God, made man, made sin besides.



Otherir, the mead of Lords

Teaches timetest ways to quiet hordes.

Golden drams which gild the tongue,

And borne of breath from Odin's lung

Bloomed flowers of wondrous yearn

Let mortals scribe before the wyrm's turn,

Draught deep of that once learned

Which cannot be earthly earned.



A giant in a mountain hall

descried below the landward sprawl

And all that went, all that is

From his perch, by measure, was his.

Odin scaled the eyrie steep;

Of the studded chalice, the God King deep

Drank his sorrows and all of men;

While giant slept, across the fen

He stole away, making verily free

With pilfered unmortal sorcery.



Dust wrought the human form;

A rarest seed from till'd dirt borne.

Stark blue skies where latent forked

Jagged lightning, fragrant libations corked,

Folios bright daubed rarest hued;

A sanded stone with spells imbued,

A word or phrase doubly whet,

On pilgrim's page with ink was set,

In spidry lines mad as webs,

And the tireless sigh of the sea's great ebbs.

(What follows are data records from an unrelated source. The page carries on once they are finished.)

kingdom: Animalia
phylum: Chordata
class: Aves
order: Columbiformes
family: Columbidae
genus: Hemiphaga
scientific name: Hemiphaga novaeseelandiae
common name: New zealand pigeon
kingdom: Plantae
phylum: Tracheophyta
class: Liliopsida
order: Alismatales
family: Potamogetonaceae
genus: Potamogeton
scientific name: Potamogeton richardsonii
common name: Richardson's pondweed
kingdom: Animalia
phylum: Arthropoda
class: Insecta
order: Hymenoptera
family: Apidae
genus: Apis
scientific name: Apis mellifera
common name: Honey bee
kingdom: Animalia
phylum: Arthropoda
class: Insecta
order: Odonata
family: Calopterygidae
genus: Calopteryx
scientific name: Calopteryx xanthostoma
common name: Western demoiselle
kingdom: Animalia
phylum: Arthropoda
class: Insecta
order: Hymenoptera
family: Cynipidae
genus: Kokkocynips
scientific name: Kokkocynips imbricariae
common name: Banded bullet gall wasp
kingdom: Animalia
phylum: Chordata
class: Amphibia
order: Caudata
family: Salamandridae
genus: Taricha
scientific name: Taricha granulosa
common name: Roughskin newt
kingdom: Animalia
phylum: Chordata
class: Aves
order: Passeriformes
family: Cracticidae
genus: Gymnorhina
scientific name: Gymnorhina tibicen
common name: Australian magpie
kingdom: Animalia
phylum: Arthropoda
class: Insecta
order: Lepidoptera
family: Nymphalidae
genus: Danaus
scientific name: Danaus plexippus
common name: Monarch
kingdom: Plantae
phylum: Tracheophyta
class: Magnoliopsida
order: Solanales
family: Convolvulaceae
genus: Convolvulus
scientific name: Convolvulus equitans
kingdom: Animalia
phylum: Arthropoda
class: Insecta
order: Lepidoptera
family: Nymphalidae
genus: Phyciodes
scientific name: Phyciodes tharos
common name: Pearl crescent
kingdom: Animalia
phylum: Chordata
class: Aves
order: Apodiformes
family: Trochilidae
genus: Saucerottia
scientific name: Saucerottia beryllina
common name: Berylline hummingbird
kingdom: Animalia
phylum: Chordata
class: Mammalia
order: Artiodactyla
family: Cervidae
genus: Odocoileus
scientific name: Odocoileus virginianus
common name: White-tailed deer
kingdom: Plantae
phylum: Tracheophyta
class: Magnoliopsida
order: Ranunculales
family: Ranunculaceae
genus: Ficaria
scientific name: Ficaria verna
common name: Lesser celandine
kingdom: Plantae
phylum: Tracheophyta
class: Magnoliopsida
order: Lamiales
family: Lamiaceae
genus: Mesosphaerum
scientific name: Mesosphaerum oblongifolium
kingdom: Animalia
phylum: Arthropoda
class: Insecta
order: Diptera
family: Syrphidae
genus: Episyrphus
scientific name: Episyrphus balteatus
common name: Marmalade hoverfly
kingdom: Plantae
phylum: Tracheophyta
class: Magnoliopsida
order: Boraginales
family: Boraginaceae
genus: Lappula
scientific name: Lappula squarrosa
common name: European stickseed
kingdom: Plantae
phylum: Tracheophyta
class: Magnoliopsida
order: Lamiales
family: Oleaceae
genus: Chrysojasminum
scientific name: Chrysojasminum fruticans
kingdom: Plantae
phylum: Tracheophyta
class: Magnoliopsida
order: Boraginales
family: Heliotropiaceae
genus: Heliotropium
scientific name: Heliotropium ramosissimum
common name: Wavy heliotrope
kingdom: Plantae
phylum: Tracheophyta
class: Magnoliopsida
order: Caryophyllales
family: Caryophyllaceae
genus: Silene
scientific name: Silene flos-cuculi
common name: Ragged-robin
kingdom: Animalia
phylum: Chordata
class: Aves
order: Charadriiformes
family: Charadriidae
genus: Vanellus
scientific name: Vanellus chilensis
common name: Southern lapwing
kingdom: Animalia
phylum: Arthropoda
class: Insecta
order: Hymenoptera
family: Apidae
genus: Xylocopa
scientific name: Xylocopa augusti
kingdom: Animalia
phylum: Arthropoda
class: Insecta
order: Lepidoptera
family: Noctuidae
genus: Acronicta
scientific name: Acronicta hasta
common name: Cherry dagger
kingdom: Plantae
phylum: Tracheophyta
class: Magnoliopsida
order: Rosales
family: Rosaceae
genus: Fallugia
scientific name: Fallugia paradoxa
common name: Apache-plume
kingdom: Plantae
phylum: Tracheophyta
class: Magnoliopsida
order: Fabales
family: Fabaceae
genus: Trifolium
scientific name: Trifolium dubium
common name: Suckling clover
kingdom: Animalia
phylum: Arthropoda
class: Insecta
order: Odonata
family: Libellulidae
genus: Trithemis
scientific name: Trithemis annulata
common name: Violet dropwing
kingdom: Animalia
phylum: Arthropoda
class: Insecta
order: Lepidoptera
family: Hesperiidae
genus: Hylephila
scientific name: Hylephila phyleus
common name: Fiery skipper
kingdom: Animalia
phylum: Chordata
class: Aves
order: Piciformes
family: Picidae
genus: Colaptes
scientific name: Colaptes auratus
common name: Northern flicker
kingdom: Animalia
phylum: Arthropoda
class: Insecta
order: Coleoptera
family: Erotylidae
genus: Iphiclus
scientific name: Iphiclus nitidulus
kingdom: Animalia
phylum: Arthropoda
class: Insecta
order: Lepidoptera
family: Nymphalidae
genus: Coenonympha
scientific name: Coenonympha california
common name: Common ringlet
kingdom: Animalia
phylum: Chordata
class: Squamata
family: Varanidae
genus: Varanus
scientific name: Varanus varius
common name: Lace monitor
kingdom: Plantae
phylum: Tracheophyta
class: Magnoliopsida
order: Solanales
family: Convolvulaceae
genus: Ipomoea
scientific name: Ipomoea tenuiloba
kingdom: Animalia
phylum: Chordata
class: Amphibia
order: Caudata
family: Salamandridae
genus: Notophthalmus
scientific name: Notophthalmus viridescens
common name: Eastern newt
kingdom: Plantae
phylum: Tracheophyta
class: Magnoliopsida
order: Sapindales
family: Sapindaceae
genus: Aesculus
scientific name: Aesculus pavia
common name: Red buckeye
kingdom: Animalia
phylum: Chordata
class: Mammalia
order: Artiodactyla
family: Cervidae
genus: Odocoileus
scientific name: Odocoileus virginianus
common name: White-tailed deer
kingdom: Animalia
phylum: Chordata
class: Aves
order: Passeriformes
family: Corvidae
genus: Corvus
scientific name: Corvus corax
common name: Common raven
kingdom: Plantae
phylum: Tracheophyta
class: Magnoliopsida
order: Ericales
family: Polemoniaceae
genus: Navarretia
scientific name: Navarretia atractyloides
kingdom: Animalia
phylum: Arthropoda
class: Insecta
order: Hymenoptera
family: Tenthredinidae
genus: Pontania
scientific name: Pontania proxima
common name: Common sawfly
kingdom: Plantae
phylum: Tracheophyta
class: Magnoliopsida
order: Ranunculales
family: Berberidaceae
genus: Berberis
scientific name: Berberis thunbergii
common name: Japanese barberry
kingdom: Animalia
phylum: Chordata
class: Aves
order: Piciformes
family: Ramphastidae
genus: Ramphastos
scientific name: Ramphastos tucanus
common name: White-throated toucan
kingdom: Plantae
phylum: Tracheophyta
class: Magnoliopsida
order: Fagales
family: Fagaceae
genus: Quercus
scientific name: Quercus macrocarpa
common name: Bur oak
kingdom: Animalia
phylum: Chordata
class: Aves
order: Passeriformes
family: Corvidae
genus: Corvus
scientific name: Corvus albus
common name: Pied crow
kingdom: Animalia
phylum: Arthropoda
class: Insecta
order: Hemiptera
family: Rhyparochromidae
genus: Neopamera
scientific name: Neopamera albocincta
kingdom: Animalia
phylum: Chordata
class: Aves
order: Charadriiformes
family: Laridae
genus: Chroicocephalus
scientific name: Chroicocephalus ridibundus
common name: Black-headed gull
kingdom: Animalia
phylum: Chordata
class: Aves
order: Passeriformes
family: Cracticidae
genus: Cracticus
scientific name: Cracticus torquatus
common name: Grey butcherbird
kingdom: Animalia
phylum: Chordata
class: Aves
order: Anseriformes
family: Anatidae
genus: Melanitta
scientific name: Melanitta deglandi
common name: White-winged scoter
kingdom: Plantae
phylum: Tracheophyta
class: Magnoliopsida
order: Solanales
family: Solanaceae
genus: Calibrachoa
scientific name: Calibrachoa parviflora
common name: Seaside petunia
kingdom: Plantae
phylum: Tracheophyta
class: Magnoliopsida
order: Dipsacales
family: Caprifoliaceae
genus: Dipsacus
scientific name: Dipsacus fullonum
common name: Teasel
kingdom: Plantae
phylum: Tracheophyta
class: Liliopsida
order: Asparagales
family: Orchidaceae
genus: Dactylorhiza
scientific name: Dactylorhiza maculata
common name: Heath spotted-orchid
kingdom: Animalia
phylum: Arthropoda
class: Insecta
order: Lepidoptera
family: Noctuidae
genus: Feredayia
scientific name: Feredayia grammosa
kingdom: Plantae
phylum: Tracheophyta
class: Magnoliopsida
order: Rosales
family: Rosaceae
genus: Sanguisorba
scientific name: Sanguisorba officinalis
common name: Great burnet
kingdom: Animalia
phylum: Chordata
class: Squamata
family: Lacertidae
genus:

From giant to immortal given

A city great, through fells riven,

Pass'd to men the bardic skill

And with it wont of worldly till.

A story told a thousand times,

Since ancient ages forgotten rhymes

Of Homer, Anaeus, a golden wheel,

Their empires built on folded steel.

Though not with word alone was made

That kingdom ruled by eager blade,

For men of words with notched, blotched quills

Wrote artfully of those they killed

And made myth of conquest, leaving out

All brutal tasks, those sacked redoubts.